Since their inception in 2002, over 12,000 Gacaca courts have convened across Rwanda, adjudicating more than 1.9 million cases.


With a stable political landscape, sound security and a commitment to transparent governance, Rwanda has achieved remarkable economic and social development in recent years.

According to the World Bank, Rwanda's economy has registered remarkable growth, with an average annual rate of 7.2 percent and a corresponding rise in GDP per capita by 5 percent between 2009 and 2019. Kigali received the UN-Habitat Scroll of Honour award in 2008, becoming the first African city to earn the prize.

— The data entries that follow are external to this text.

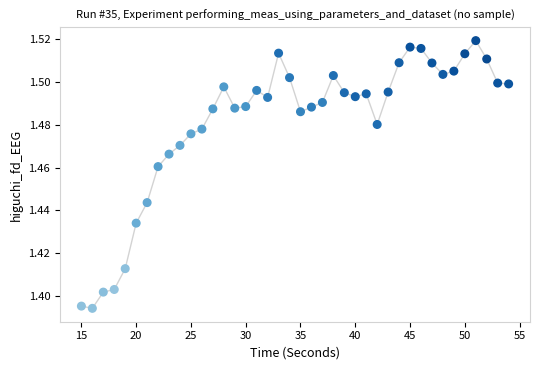

What is the range of X values (max minus min)?

39.0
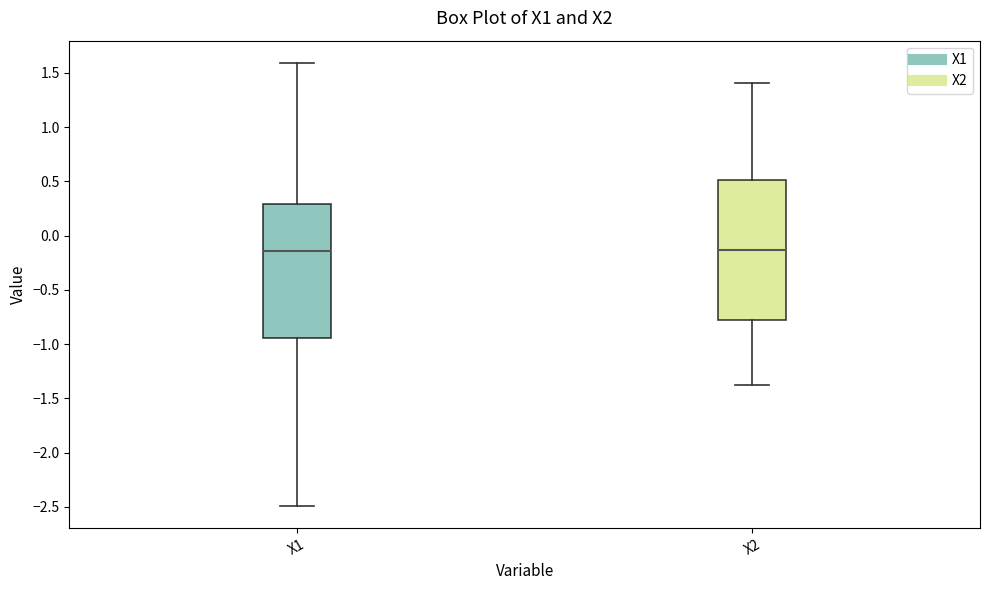

Where does the median line of the box for X2 sit on the y-axis? The values are not printed on the chart, so give them approximately, as read against the axis.

-0.15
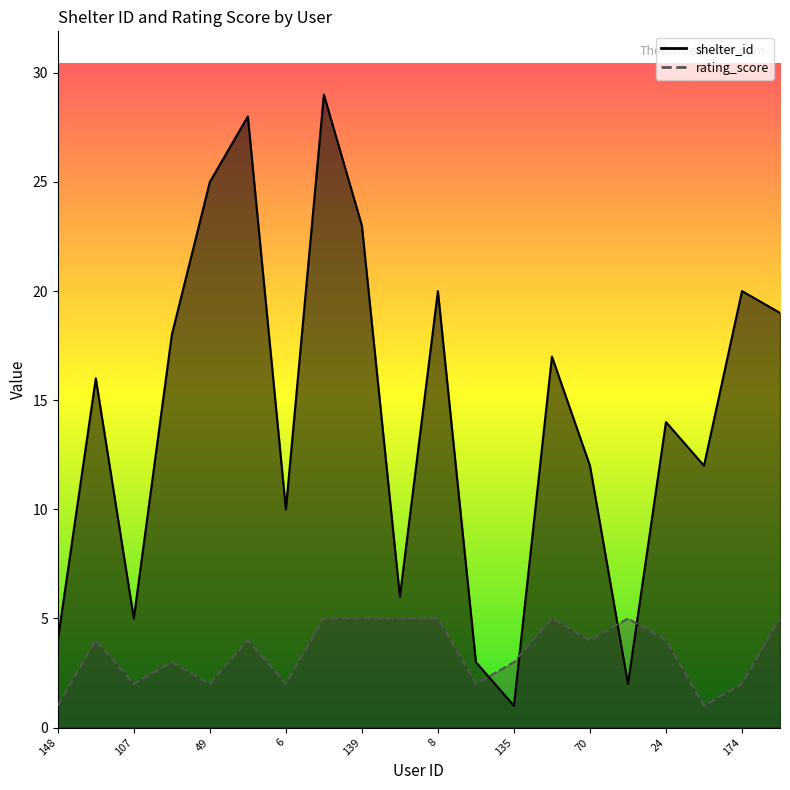

Which series changed the most between 148 and 49?

shelter_id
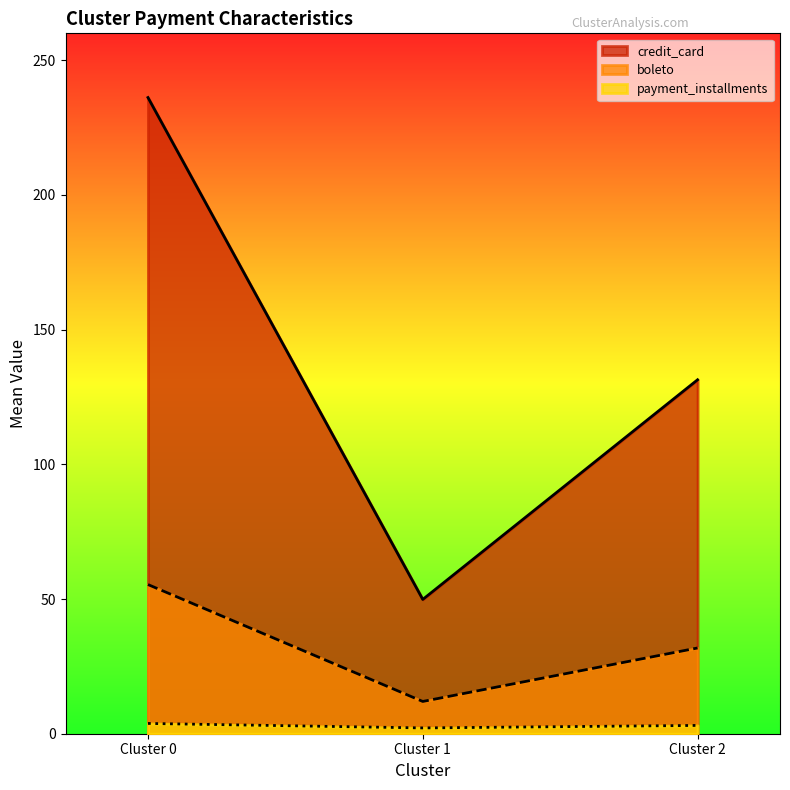

True or false: credit_card has a value of 236.2 at Cluster 0.

True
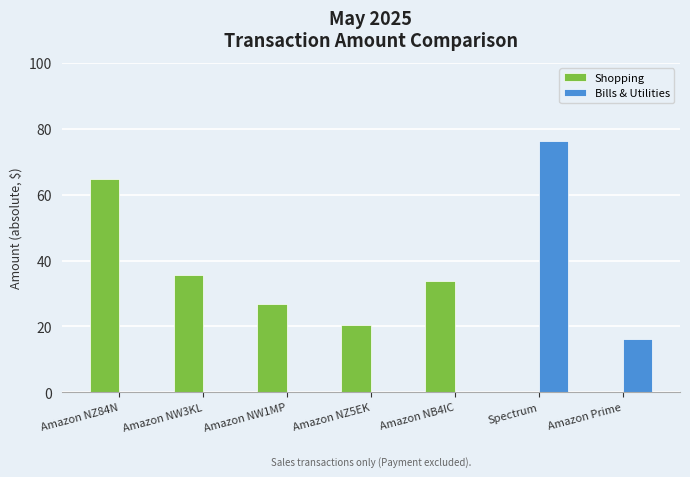

What are all the series names shown in the legend?

Shopping, Bills & Utilities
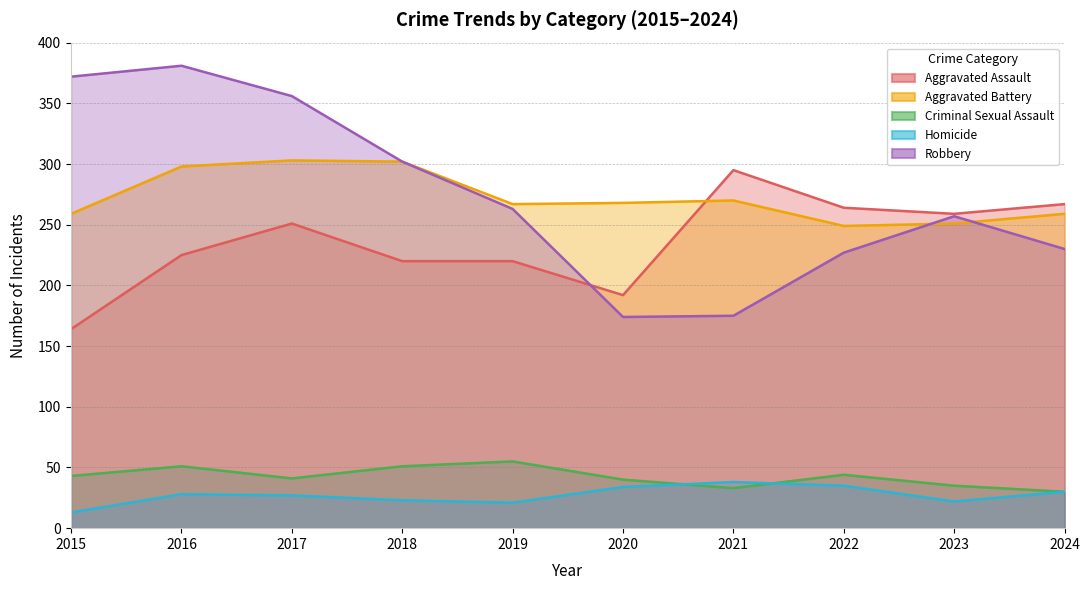

What is the sum of the Homicide values at 2016 and 2024?

58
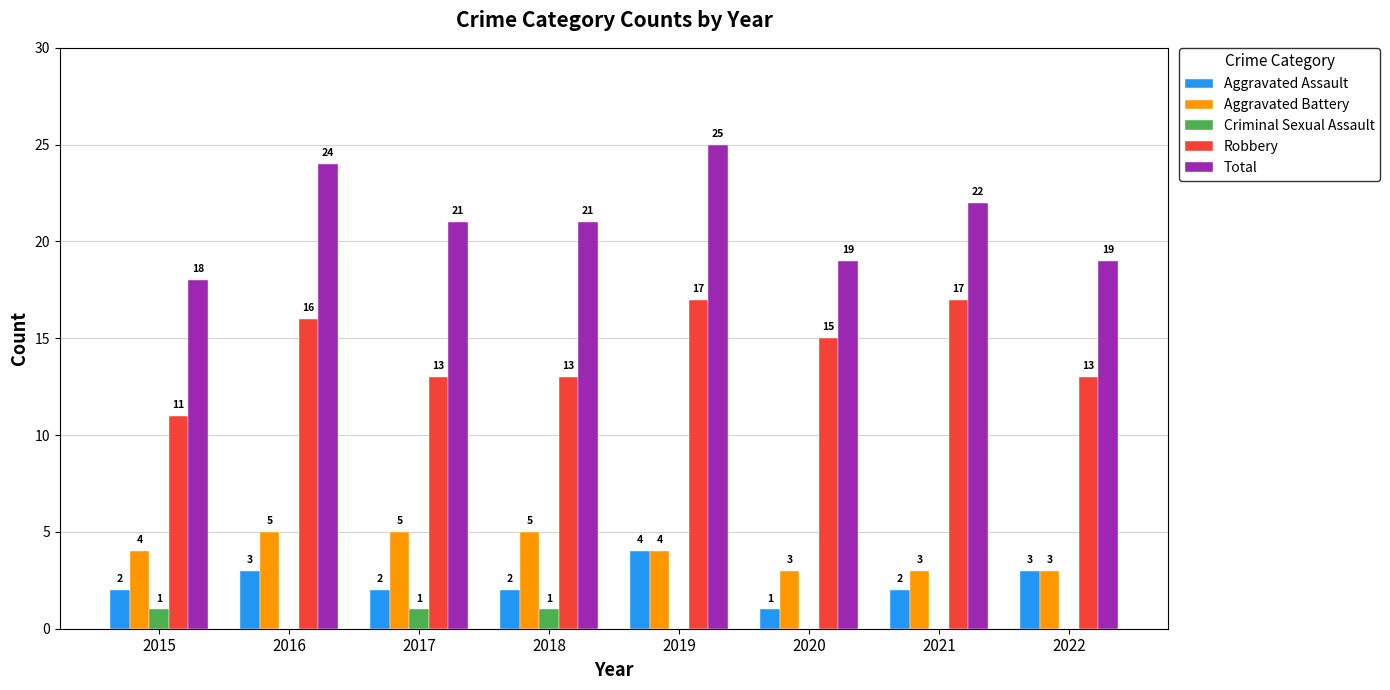

Which series has the largest total across all categories?

Total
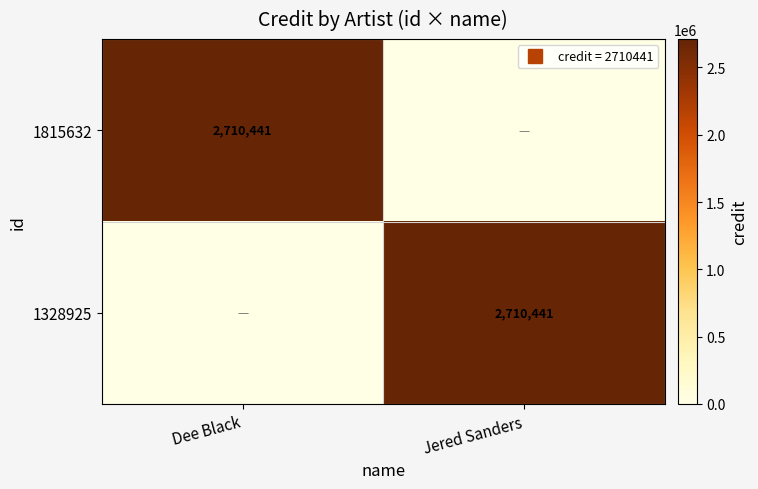

How many values in 1815632 are above zero?

1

Drawing inspiration from local traditions of communal support, Rwanda has pioneered a series of "Home Grown Solutions" aimed at accelerating socio-economic development. The "Girinka" program, for instance, distributes cows to impoverished families, with the proviso that the first calf born is gifted to a neighboring family, fostering both economic empowerment and social cohesion.

Mukamana created a cooperative called Duterimbere with a dozen women in the village, selling hand-made decorations to subsidize their families. "Duterimbere means 'to go forward with enthusiasm'," she said, "our village was reborn from the ashes of genocide."

"After the devastation of 1994, Rwanda faced a crossroads," observed Gasominari. "Yet, through deliberate choices of reconciliation, reconstruction, and national renewal, Rwanda has emerged as a shining example of resilience and progress."

As a member of the global South, strengthening South-South cooperation is an important direction for Rwanda's external engagement. The government-funded Rwanda Cooperation Initiative was established in 2018 to showcase Rwanda's transformative innovations to global partners and to strengthen exchanges and cooperation among developing countries in their quest for development.

In 2018, Rwanda joined the China-proposed Belt and Road Initiative. According to statistics, the highways built by Chinese enterprises account for more than 70 percent of the country's total mileage, becoming the arteries of Rwanda's economic and social development, interconnecting the landlocked country and connecting it to its neighboring countries.

"I commend the manner in which China engages with Africa, including its collaboration with Rwanda. The Forum on China-Africa Cooperation, initiated by China, is not a means of colonization but rather a platform for fostering people-to-people collaboration. The Chinese development model, which seeks to transition the nation from poverty to prosperity, serves as inspiration for other developing countries," said Ngendahimana.

During the ceremony commemorating the United Nations Day for South-South Cooperation last September, Manasseh Nshuti, Rwandan minister of state in charge of the East African Community in the Ministry of Foreign Affairs and International Cooperation, underscored the importance of South-South cooperation.

"I urge each of us to pause and contemplate the immense potential that South-South cooperation holds. It is not confined to the exchange of ideas or the signing of agreements; it is about forging enduring bonds of solidarity that will uplift our nations and transform our collective future," said Nshuti.